> **Selected passage**:
From: Paul Derbyshire <derbyshire@globalserve.net>
Date: Mon, 22 May 2000 14:41:01 -0400
Message-Id: <3.0.6.32.20000522144101.00934100@mail.iprimus.ca>
To: www-amaya@w3.org

Sounds interesting so far. I guess though you'll need to break the names
into different formats, identified first by a code specifying the naming
authority. So ISBN: will adapt to refer to the naming authority for book
ISBNs, and so on. Naming authorities for Internet resources will presumably
offer name-servers to turn URNs into URLs.

There is an issue though. Either there will be a monopolistic naming
authority for Internet resources (yuck), or browsers and other network
software will keep needing to be upgraded every time there's a new naming
authority or one changes URL (yuck), or Internet resource URNs will wind up
taking the form

URN:authorityURI:restOfURN

with authorityURI a URI for the naming authority that a browser can look
up. If it is a URN in turn, it must use a different naming authority. This
requires there be a fixed "root" naming authority identified with a URL
that must be persistent, and they will then have some sort of monopoly
because they'll be able to dictate terms to the other naming services --
and dictate prices. Plus the URNs would be very unwieldy even for simple
resources. And everyone will want in on the ground floor -- that is, the
root authority will be preferable to first-tier ones, and so forth. Ugly
indeed.

> **Supplied entries**:

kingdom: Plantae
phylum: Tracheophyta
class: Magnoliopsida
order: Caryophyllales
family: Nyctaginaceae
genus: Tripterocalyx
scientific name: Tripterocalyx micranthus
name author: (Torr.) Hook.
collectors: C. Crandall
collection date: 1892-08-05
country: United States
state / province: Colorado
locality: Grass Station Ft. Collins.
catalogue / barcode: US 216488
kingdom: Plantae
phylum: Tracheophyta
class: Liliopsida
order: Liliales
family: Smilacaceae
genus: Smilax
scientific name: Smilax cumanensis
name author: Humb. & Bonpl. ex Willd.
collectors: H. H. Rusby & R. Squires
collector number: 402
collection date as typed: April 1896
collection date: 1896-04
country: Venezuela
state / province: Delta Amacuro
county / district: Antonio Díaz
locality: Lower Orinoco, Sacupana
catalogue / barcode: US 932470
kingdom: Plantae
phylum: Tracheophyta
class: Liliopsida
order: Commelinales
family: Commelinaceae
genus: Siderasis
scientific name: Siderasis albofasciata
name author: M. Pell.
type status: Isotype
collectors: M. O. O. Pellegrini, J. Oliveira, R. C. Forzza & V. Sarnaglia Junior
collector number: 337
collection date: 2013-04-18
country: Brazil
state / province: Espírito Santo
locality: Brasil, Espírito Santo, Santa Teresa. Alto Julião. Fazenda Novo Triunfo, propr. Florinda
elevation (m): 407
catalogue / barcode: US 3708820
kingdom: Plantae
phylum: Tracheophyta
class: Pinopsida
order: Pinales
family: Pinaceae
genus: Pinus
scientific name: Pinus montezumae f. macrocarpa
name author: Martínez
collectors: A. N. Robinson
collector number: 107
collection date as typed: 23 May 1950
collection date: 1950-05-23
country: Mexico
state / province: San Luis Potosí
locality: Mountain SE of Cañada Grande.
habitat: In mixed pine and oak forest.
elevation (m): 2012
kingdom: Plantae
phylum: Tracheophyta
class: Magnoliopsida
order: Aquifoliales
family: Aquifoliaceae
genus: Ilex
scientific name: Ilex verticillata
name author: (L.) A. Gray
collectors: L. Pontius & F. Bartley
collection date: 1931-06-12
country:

> **Stated problem**: Rename "name-servers" to "resolvers" and reproduce the message on naming authorities, starting at "Sounds interesting so" and ending at "URNs into URLs.". The rows have no connection to the message on naming authorities.

> **Result below**:
Sounds interesting so far. I guess though you'll need to break the names
into different formats, identified first by a code specifying the naming
authority. So ISBN: will adapt to refer to the naming authority for book
ISBNs, and so on. Naming authorities for Internet resources will presumably
offer resolvers to turn URNs into URLs.